(SOURCE DATA begins)

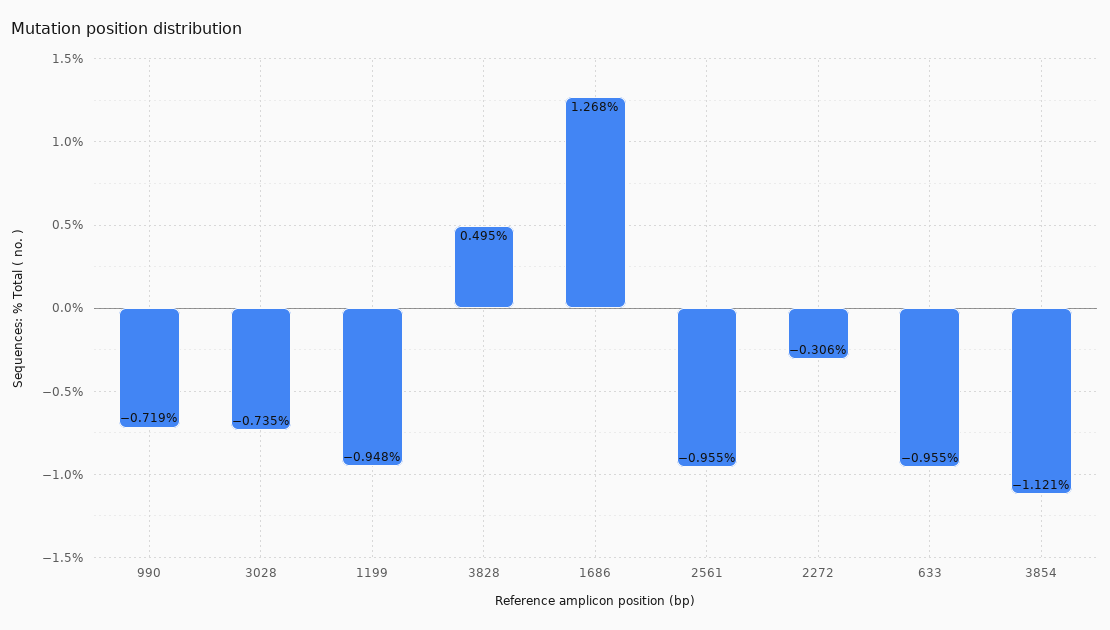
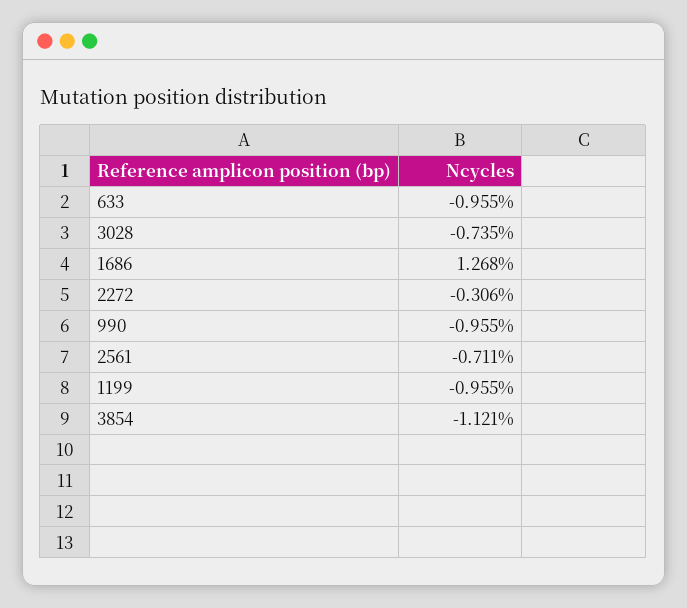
  {
-   "990": -0.719,
+   "990": -0.955,
    "3028": -0.735,
-   "1199": -0.948,
+   "1199": -0.955,
-   "3828": 0.495,
    "1686": 1.268,
-   "2561": -0.955,
+   "2561": -0.711,
    "2272": -0.306,
    "633": -0.955,
    "3854": -1.121
  }

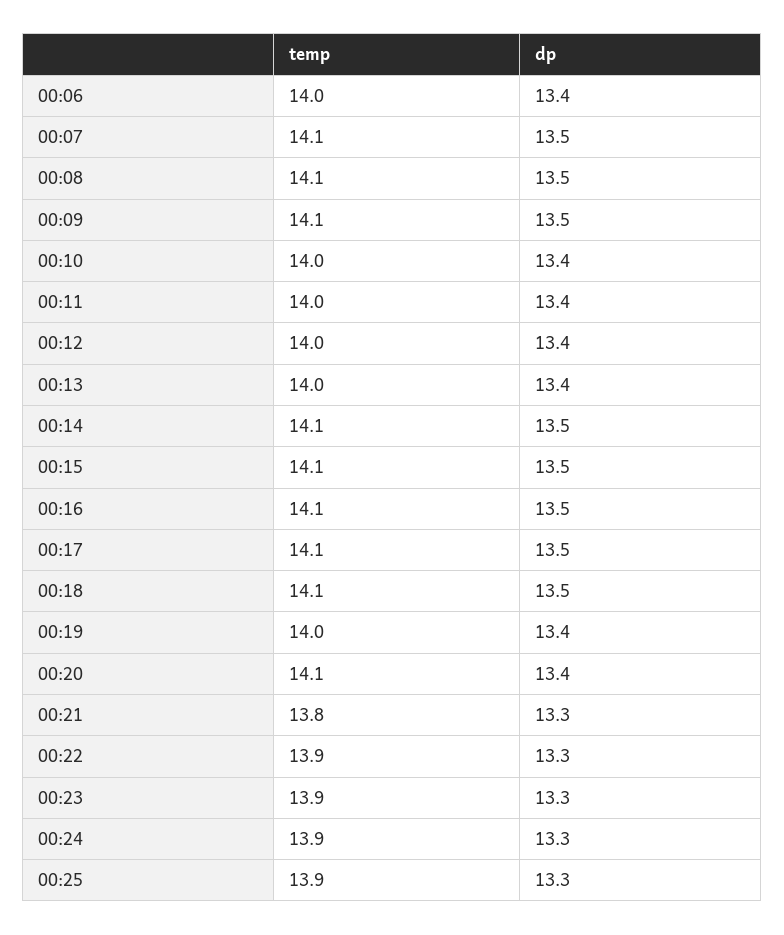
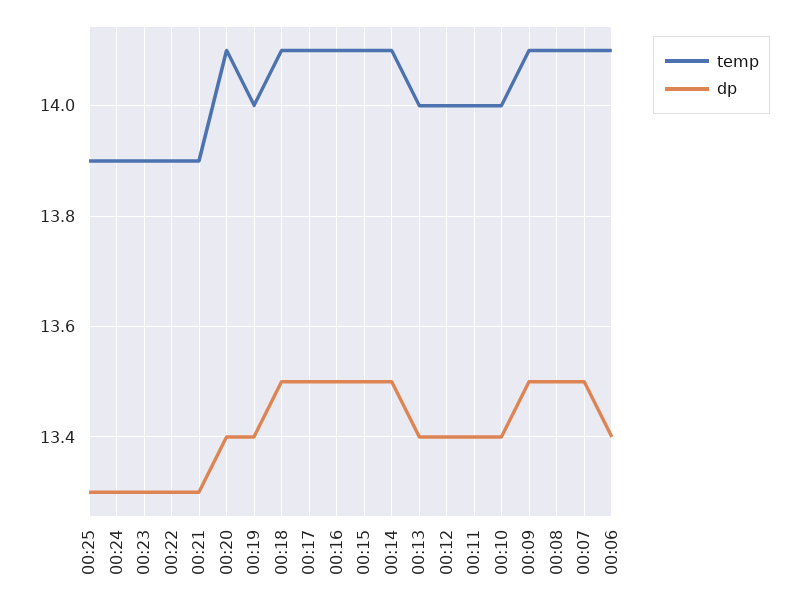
  {
    "temp": {
-     "00:06": 14,
+     "00:06": 14.1,
      "00:07": 14.1,
      "00:08": 14.1,
      "00:09": 14.1,
      "00:10": 14,
      "00:11": 14,
      "00:12": 14,
      "00:13": 14,
      "00:14": 14.1,
      "00:15": 14.1,
      "00:16": 14.1,
      "00:17": 14.1,
      "00:18": 14.1,
      "00:19": 14,
      "00:20": 14.1,
-     "00:21": 13.8,
+     "00:21": 13.9,
      "00:22": 13.9,
      "00:23": 13.9,
      "00:24": 13.9,
      "00:25": 13.9
    },
    "dp": {
      "00:06": 13.4,
      "00:07": 13.5,
      "00:08": 13.5,
      "00:09": 13.5,
      "00:10": 13.4,
      "00:11": 13.4,
      "00:12": 13.4,
      "00:13": 13.4,
      "00:14": 13.5,
      "00:15": 13.5,
      "00:16": 13.5,
      "00:17": 13.5,
      "00:18": 13.5,
      "00:19": 13.4,
      "00:20": 13.4,
      "00:21": 13.3,
      "00:22": 13.3,
      "00:23": 13.3,
      "00:24": 13.3,
      "00:25": 13.3
    }
  }

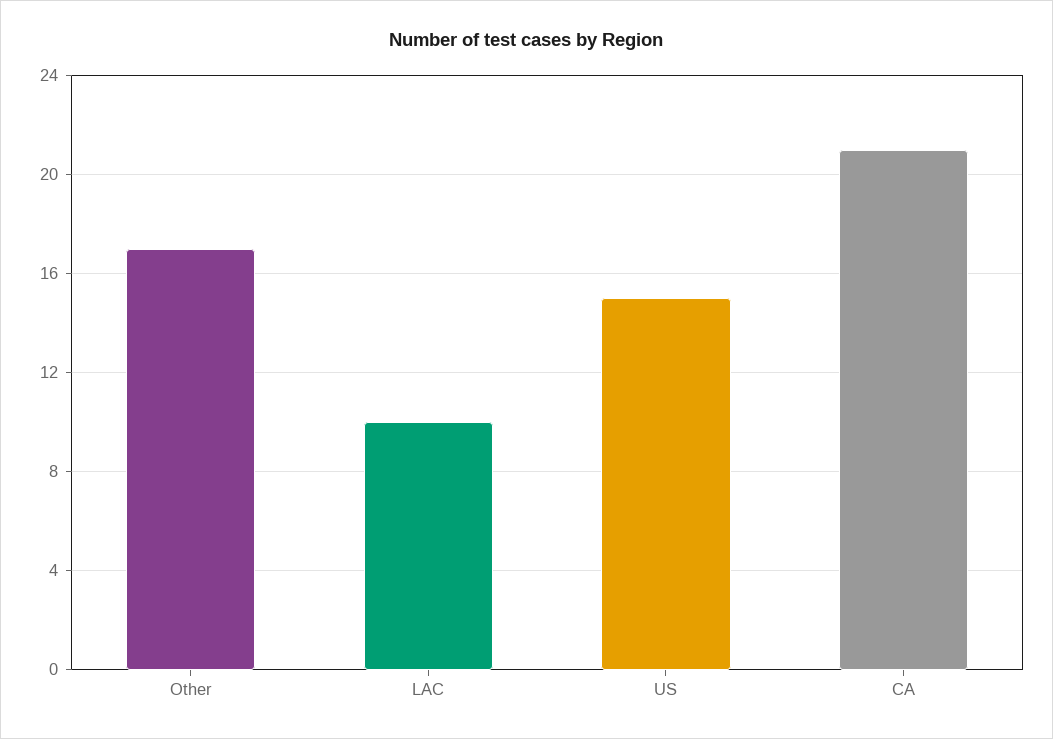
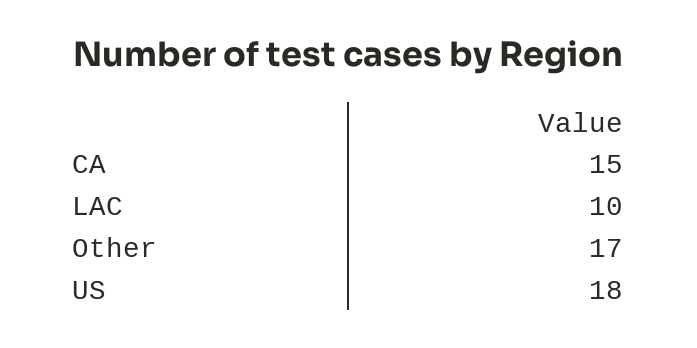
  {
    "Other": 17,
    "LAC": 10,
-   "US": 15,
+   "US": 18,
-   "CA": 21
+   "CA": 15
  }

(SOURCE DATA ends)

PROBLEM DETAILS
Your reply must reproduce all of the entries exactly and contain no pictures.

SOLUTION TO THE PROBLEM
  {
-   "990": -0.719,
+   "990": -0.955,
    "3028": -0.735,
-   "1199": -0.948,
+   "1199": -0.955,
-   "3828": 0.495,
    "1686": 1.268,
-   "2561": -0.955,
+   "2561": -0.711,
    "2272": -0.306,
    "633": -0.955,
    "3854": -1.121
  }

  {
    "temp": {
-     "00:06": 14,
+     "00:06": 14.1,
      "00:07": 14.1,
      "00:08": 14.1,
      "00:09": 14.1,
      "00:10": 14,
      "00:11": 14,
      "00:12": 14,
      "00:13": 14,
      "00:14": 14.1,
      "00:15": 14.1,
      "00:16": 14.1,
      "00:17": 14.1,
      "00:18": 14.1,
      "00:19": 14,
      "00:20": 14.1,
-     "00:21": 13.8,
+     "00:21": 13.9,
      "00:22": 13.9,
      "00:23": 13.9,
      "00:24": 13.9,
      "00:25": 13.9
    },
    "dp": {
      "00:06": 13.4,
      "00:07": 13.5,
      "00:08": 13.5,
      "00:09": 13.5,
      "00:10": 13.4,
      "00:11": 13.4,
      "00:12": 13.4,
      "00:13": 13.4,
      "00:14": 13.5,
      "00:15": 13.5,
      "00:16": 13.5,
      "00:17": 13.5,
      "00:18": 13.5,
      "00:19": 13.4,
      "00:20": 13.4,
      "00:21": 13.3,
      "00:22": 13.3,
      "00:23": 13.3,
      "00:24": 13.3,
      "00:25": 13.3
    }
  }

  {
    "Other": 17,
    "LAC": 10,
-   "US": 15,
+   "US": 18,
-   "CA": 21
+   "CA": 15
  }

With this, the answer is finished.